Cob COB is the building strategy I studied in 1996 with the wonderful Cob Cottage Company. It is simply sand, clay and straw. More details below. Here is a picture of that first course, and the project we worked on for 3 weeks. I am the short one, 2nd from the upper left. This was my start. ( I don’t know where this picture went, alas)
Since then I have built with cob, co-creating numerous projects. Below is a Cob Garden Wall being constructed on the Hobbit Sauna. A group of Waldorf 3rd grade students were participating that day.
Also on site are several Earth Ovens and Rocket Stoves built of cob. It is a wonderful local sculptural strong material.
10 second Clay Stomping video by Abdul Al-Fraih !
Earth is probably still the world’s commonest building material. The word cob comes from an old English root meaning a lump or rounded mass. Cob building uses hands and feet to form lumps of earth mixed with sand and straw, a sensory and aesthetic experience similar to sculpting with clay. Cob is easy to learn and inexpensive to build. Because there are no forms, ramming, cement or rectilinear bricks, cob lends itself to organic shapes: curved walls, arches and niches. Earth homes are cool in summer, warm in winter. Cob’s resistance to rain and cold makes it ideally suited to cold climates like the Pacific Northwest, and to desert conditions.
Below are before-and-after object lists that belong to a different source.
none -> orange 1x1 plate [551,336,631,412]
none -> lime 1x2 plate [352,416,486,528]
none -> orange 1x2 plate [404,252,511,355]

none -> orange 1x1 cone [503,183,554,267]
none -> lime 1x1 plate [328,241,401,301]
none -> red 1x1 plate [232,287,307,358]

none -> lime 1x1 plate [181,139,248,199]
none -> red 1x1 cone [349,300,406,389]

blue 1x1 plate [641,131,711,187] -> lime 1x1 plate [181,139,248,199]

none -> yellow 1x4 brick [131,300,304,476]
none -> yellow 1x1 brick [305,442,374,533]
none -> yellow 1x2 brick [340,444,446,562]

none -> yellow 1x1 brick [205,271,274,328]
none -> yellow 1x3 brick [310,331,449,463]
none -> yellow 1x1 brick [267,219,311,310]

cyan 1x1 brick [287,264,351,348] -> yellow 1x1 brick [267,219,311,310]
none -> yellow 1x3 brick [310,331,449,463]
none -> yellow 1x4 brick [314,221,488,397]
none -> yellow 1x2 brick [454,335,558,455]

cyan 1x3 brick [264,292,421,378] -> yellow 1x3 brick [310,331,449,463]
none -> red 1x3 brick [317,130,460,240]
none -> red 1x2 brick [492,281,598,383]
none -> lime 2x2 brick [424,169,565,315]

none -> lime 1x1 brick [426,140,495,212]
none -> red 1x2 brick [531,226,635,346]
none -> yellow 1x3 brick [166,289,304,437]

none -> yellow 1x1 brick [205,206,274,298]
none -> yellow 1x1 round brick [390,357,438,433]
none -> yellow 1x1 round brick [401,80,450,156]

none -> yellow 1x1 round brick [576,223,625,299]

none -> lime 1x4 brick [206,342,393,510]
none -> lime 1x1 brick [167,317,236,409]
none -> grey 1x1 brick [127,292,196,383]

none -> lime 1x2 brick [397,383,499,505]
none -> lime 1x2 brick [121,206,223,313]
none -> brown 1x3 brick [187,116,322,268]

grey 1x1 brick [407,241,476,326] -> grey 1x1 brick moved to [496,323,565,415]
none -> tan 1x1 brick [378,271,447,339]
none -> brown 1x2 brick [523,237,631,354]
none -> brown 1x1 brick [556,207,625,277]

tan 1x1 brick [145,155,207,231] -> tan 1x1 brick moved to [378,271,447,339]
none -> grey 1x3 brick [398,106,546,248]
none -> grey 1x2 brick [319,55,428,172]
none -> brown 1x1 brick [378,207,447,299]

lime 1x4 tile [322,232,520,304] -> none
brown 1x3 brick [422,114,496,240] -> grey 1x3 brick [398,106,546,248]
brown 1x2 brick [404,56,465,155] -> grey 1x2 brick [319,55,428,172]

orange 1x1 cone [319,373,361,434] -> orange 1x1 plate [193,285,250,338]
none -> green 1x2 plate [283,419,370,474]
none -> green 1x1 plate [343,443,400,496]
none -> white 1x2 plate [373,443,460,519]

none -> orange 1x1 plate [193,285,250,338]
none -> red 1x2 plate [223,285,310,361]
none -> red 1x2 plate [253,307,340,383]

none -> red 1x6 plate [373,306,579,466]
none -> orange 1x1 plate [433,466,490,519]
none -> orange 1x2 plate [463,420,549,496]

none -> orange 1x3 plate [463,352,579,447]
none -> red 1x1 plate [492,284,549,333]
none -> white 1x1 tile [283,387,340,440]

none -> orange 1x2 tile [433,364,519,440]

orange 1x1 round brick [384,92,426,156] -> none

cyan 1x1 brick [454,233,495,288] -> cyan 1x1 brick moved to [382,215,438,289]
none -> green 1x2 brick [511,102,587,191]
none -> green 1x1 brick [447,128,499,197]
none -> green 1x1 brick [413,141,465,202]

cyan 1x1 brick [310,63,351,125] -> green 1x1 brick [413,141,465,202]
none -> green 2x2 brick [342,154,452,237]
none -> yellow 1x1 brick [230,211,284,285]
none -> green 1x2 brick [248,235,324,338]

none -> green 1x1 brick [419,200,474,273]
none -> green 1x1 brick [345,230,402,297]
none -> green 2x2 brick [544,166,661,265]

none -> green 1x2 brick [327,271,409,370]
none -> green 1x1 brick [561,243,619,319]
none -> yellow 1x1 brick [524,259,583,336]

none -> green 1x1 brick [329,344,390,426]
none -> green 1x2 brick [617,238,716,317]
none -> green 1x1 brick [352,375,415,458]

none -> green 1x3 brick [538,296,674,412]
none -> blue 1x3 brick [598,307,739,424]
Cob has been used for millennia even in the harsh climates of coastal Britain, at the latitude of the Aleutians. Thousands of comfortable and picturesque cob homes in England have been continuously occupied for many centuries and now command very high market values. With recent rises in the price of lumber and increasing interest in natural and environmentally safe building practices, cob is enjoying a renaissance. This ancient technology doesn’t contribute to deforestation, pollution or mining nor depend on manufactured materials or power tools. Earth is non-toxic and completely recyclable. In this age of environmental degradation, dwindling natural resources, and chemical toxins hidden in our homes, doesn’t it make sense to return to nature’s most abundant, cheap and healthy building material?